Prior to the emergency order expiring, the governor requested an extension up to July 15. In a press release Tuesday, Kansas Senate Republican Leadership argued that the governor did not provide “adequate justification” for the need to extend the order.

“The legislature and the LCC have granted the governor every extension request over the last year, but the current circumstances surrounding COVID-19 no longer necessitate a statewide disaster emergency. The governor has not provided adequate justification for the LCC to grant her request for yet another extension, and all remaining efforts related to COVID-19 can and should take place under our normal procedures. As such, the statewide disaster emergency will expire as planned.”

KANSAS SENATE REPUBLICAN LEADERSHIP

According to a letter Kansas governor Laura Kelly sent to a group of lawmakers with the Legislative Coordinating Council prior to their decision, the Kansas National Guard has helped administer 122,323 vaccines. 4,360 of those being administered since May 28 of this year.  The governor said those efforts are directly tied to the emergency order.

The state said that it has also received an increasing amount of requests for vaccination sites at work locations. Up to now, those efforts have led to vaccinations for more than 40,000 Kansans.

In an interview Monday, the governor said she was ‘optimistic’ that Tuesday’s decision would lead to a different outcome. But, Tuesday morning, leaders of the Legislative Coordinating Council, cancelled their scheduled meeting , allowing the emergency order to expire.

“We need that declaration in place, so that we have the personnel necessary, the contact nurses, and the ability to use our emergency management department.”

KANSAS GOVERNOR LAURA KELLY

State vaccinations have “plateaued,” according to Kansas health officials. CDC numbers show that 40% of the state has been fully vaccinated. The state has pushed to increase vaccinations, especially among children ages 12 and up, before school starts in August.

Another area of impact is for families receiving increased food assistance, or SNAP, benefits from the federal government. The state said it’s set to lose about $14.5 million in monthly aid from the federal government. To receive increased benefits, both a state and federal emergency declaration must be in place.

The Kansas Department of Children and Families, estimated that about 63,000 households receiving SNAP benefits would be impacted by the state’s emergency order ending. Families can get up to an extra $232 per month, which officials say can make a big difference.

“They may have to make choices, such as paying their rent late or not on time, making decisions on what other bills they pay,” said Sandra Kimmons, director of Economic and Employment Services for Kansas Dept. of Children and Families.

This comes as federal offices have reported a surge in food prices. In Kansas, there were “profiteering laws” that made it possible for the public to report unjustified increases in food prices. However, as the state of emergency expires, Kansas Attorney General Derek Schmidt announced that the complaint forms will no longer be in use.
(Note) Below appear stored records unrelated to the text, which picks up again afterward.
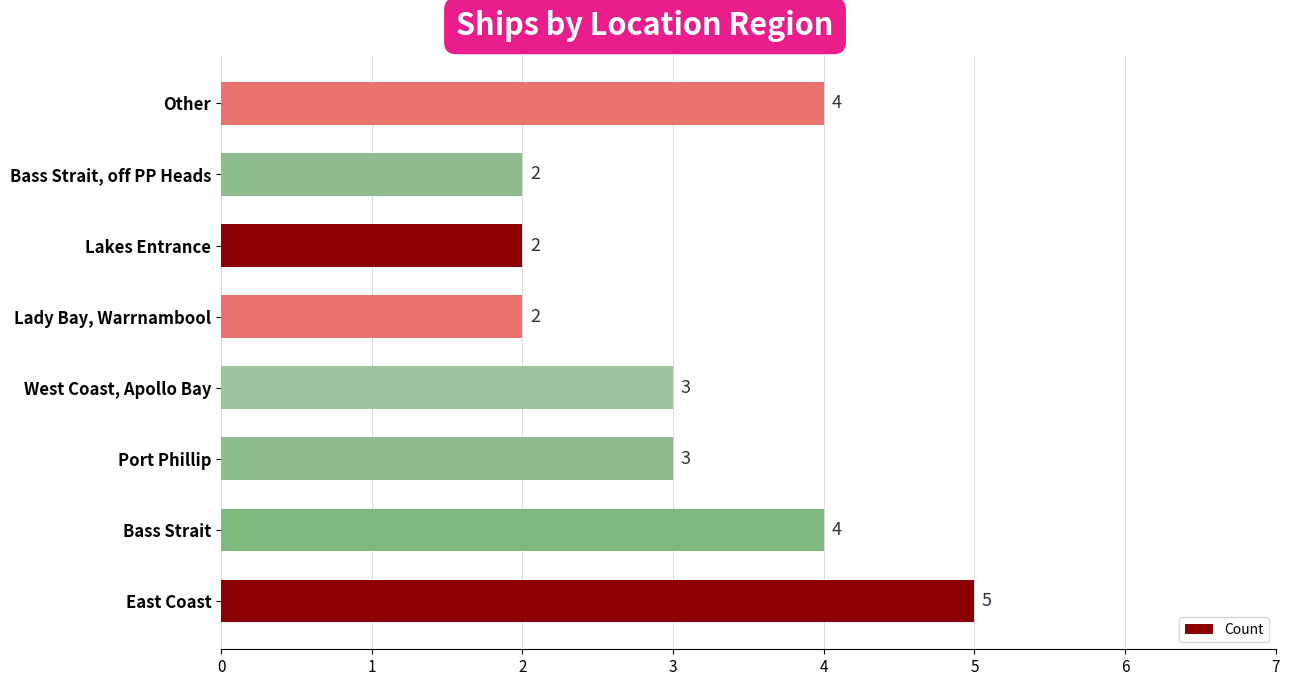

Reading bottom to top, list all the values displayed in this chart.

5	4	3	3	2	2	2	4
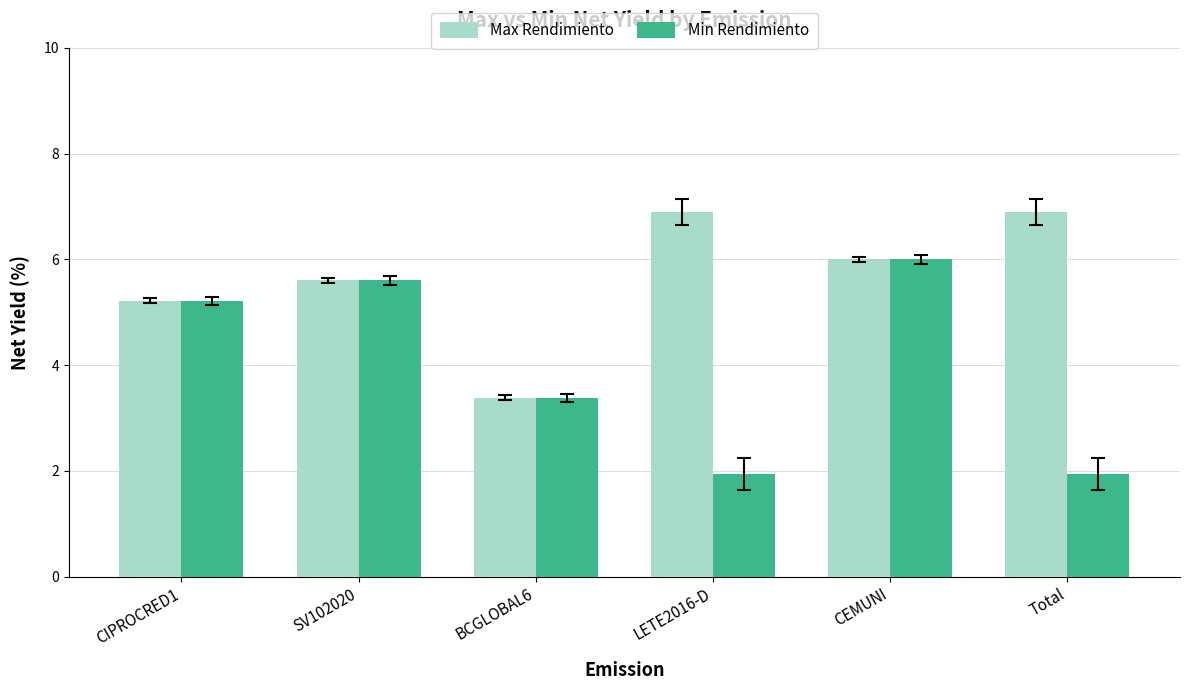

How many data points does each series have?

6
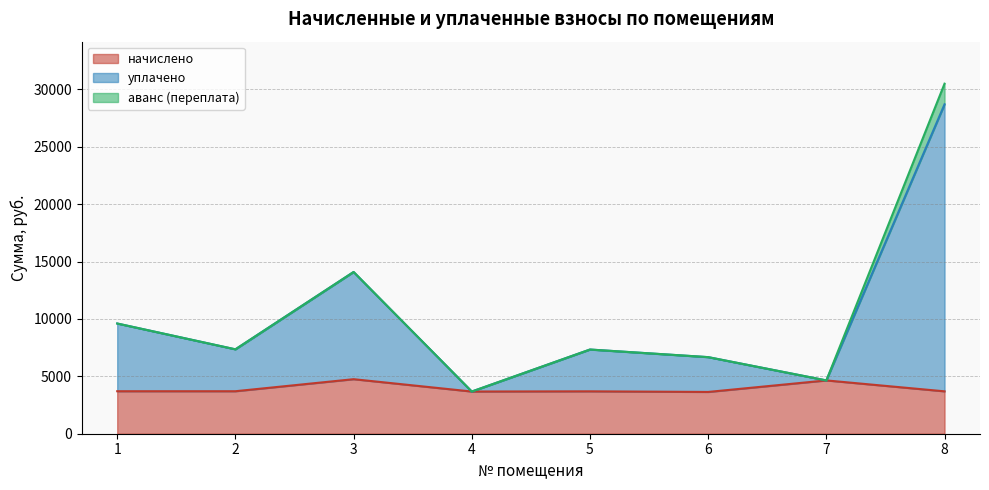

Which category has the highest value in the уплачено series?

8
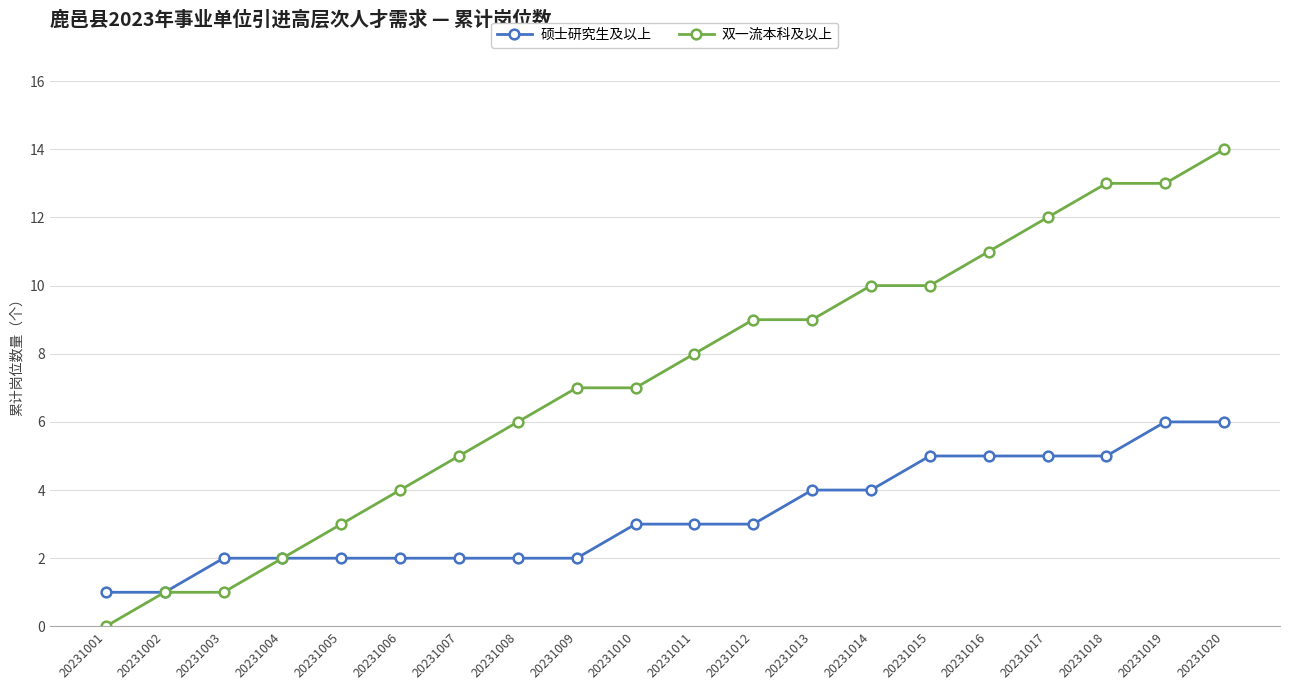

At which category does the chart reach its peak across all series?

20231020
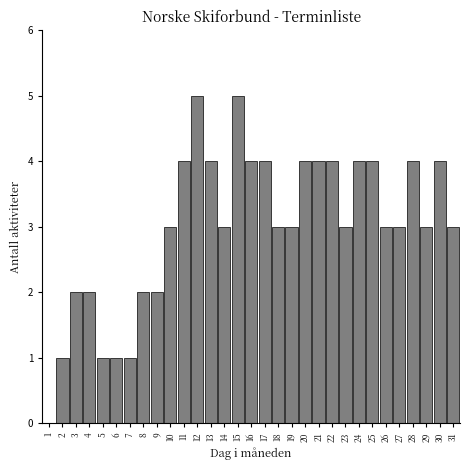

What is the greatest value displayed?

5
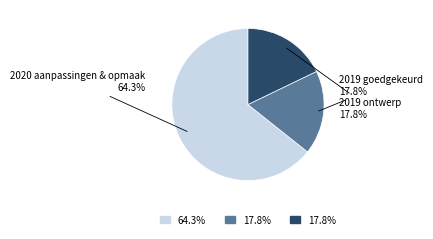

Approximately how many times larger is the value at 2019 goedgekeurd compared to 2019 ontwerp?

1.0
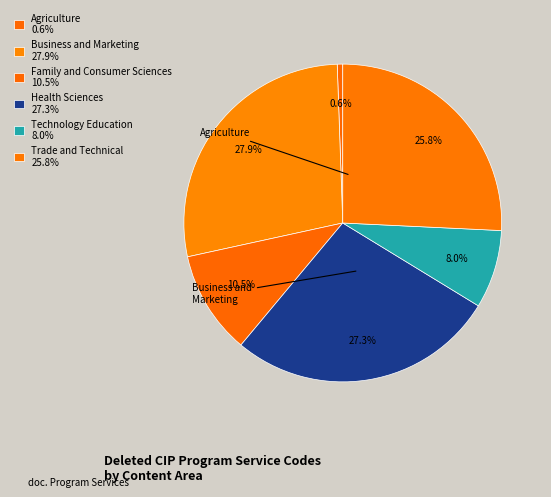

How many segments does this pie chart have?

6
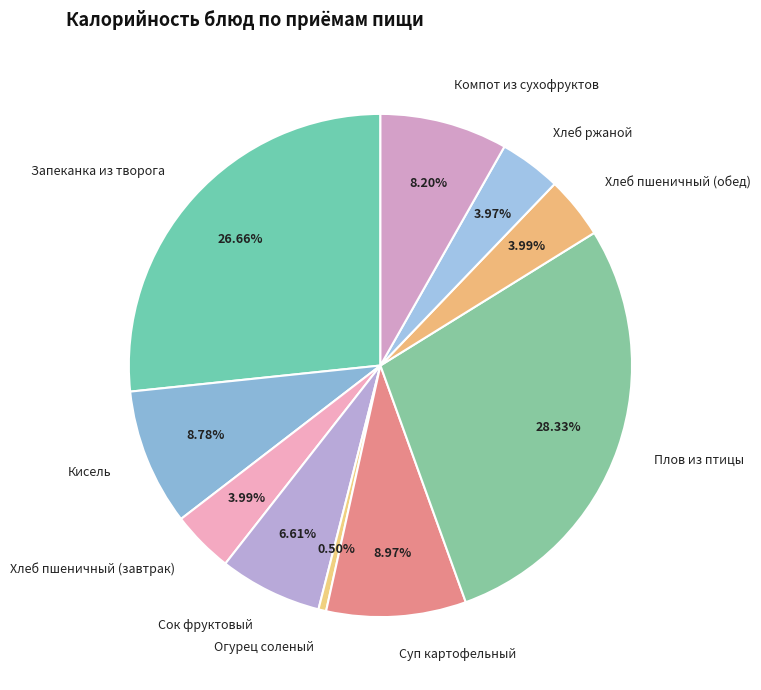

Which slice is the largest?

Плов из птицы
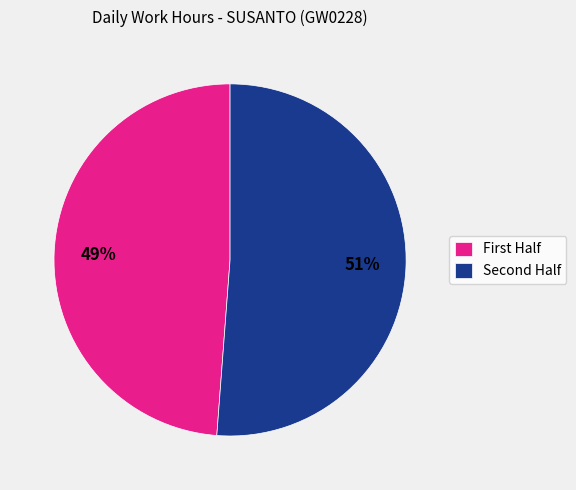

Is there any slice that represents more than half of the pie?

Yes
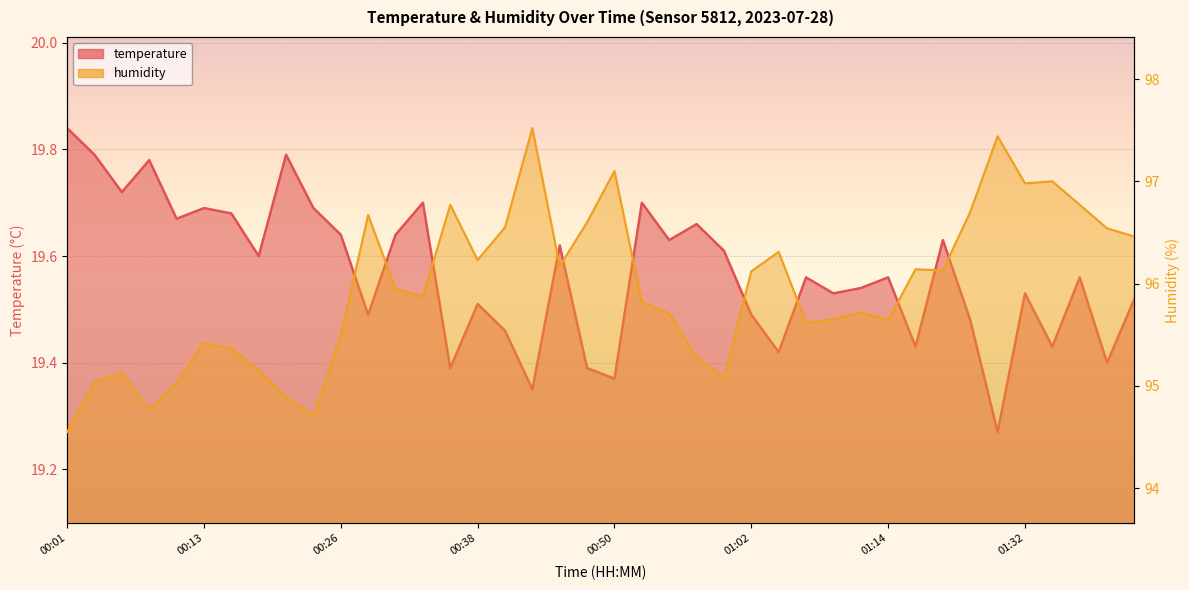

What is the total value across all series at 32?

115.8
“Public health issues related to the pandemic remain, but the emergency is ending,” Schmidt said. “That means ordinary laws and procedures, not emergency orders and rules, will now be fully in effect.”

The Department of Children and Families said they’ll be working to look into other programs and resources to help families receiving SNAP benefits, who are struggling to get the help they need.

The state said an “ongoing question” is how they plan to find the funding to continue with their relief effort, as they adjust to the changes.